Vanessa Voigt glänzt mit Platz sechs in Oslo-Verfolgung
Die deutsche Biathletin Vanessa Voigt hat bei der Verfolgung in Oslo eine starke Leistung gezeigt und sich mit einem hervorragenden sechsten Platz in der Weltspitze etabliert. Über die zehn Kilometer im tiefen und sulzigen Geläuf von Holmenkollen kämpfte sich die 27-Jährige nach vorne und präsentierte sich dabei in ausgezeichneter Form.
Fehlerfreies Schießen und verbesserte Laufleistung
Voigt absolvierte alle vier Schießeinlagen ohne einen einzigen Fehler und demonstrierte damit ihre mentale Stärke in der entscheidenden Phase der Saison. „Ich habe gesehen, dass ich bei Läuferinnen wie einer Ingrid Landmark Tandrevold und Lou Jeanmonnot mithalten kann. Meine Form entwickelt sich kontinuierlich positiv, auch wenn die Saison langsam an den Kräften zehrt. Das ist aber vor allem eine mentale Herausforderung“, erklärte die Thüringerin nach dem Rennen mit einem zufriedenen Lächeln.
Die Verbesserungen in der Loipe waren deutlich sichtbar, was Voigt zu einer der herausragenden Athletinnen des Tages machte.

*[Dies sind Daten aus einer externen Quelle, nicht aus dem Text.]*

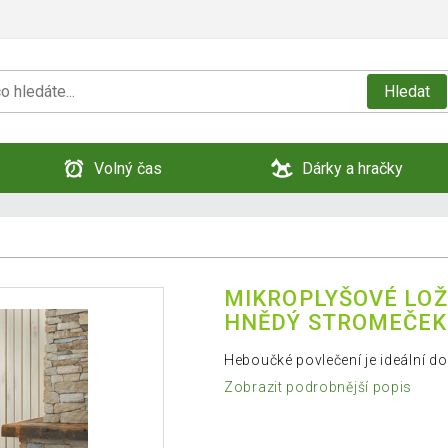
Hledat
Volný čas
Dárky a hračky
MIKROPLYŠOVÉ LOŽ
HNĚDÝ STROMEČEK
Heboučké povlečení je ideální d
Zobrazit podrobnější popis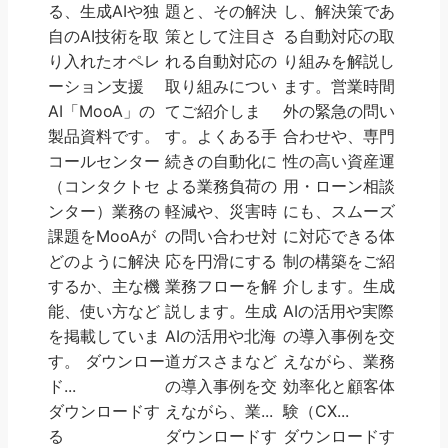
る、生成AIや独
題と、その解決
し、解決策であ
自のAI技術を取
策として注目さ
る自動対応の取
り入れたオペレ
れる自動対応の
り組みを解説し
ーション支援
取り組みについ
ます。営業時間
AI「MooA」の
てご紹介しま
外の緊急の問い
製品資料です。
す。よくある手
合わせや、専門
コールセンター
続きの自動化に
性の高い資産運
（コンタクトセ
よる業務負荷の
用・ローン相談
ンター）業務の
軽減や、災害時
にも、スムーズ
課題をMooAが
の問い合わせ対
に対応できる体
どのように解決
応を円滑にする
制の構築をご紹
するか、主な機
業務フローを解
介します。生成
能、使い方など
説します。生成
AIの活用や実際
を掲載していま
AIの活用や北海
の導入事例を交
す。 ダウンロー
道ガスさまなど
えながら、業務
ド...
の導入事例を交
効率化と顧客体
ダウンロードす
えながら、業...
験（CX...
る
ダウンロードす
ダウンロードす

Ihre Aufholjagd von einer mittleren Startposition bis in die Top Ten unterstrich die gestiegene Wettkampfhärte der deutschen Hoffnungsträgerin.
Kurioser Austausch über Laegreids Schneetechnik
Im Interview mit dem ZDF kam es zu einem amüsanten Moment, als das Gespräch auf die besonderen Schneebedingungen in Oslo kam. Der norwegische Biathlet Sturla Holm Laegreid hatte zuvor erklärt, über eine spezielle Technik zu verfügen, die ihm auf tiefem Schnee ein fast schwereloses Gleiten ermögliche.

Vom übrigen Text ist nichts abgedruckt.